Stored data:
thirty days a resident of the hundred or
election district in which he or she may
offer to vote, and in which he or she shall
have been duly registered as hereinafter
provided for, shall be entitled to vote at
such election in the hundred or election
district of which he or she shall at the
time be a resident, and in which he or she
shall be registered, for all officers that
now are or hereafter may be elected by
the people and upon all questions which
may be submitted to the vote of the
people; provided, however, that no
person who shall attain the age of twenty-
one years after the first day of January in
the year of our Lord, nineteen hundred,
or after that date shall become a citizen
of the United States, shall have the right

→ **TASK OBJECTIVE**
The data above needs to be repeated exactly, line for line.

→ **EXERCISE ANSWER**
thirty days a resident of the hundred or
election district in which he or she may
offer to vote, and in which he or she shall
have been duly registered as hereinafter
provided for, shall be entitled to vote at
such election in the hundred or election
district of which he or she shall at the
time be a resident, and in which he or she
shall be registered, for all officers that
now are or hereafter may be elected by
the people and upon all questions which
may be submitted to the vote of the
people; provided, however, that no
person who shall attain the age of twenty-
one years after the first day of January in
the year of our Lord, nineteen hundred,
or after that date shall become a citizen
of the United States, shall have the right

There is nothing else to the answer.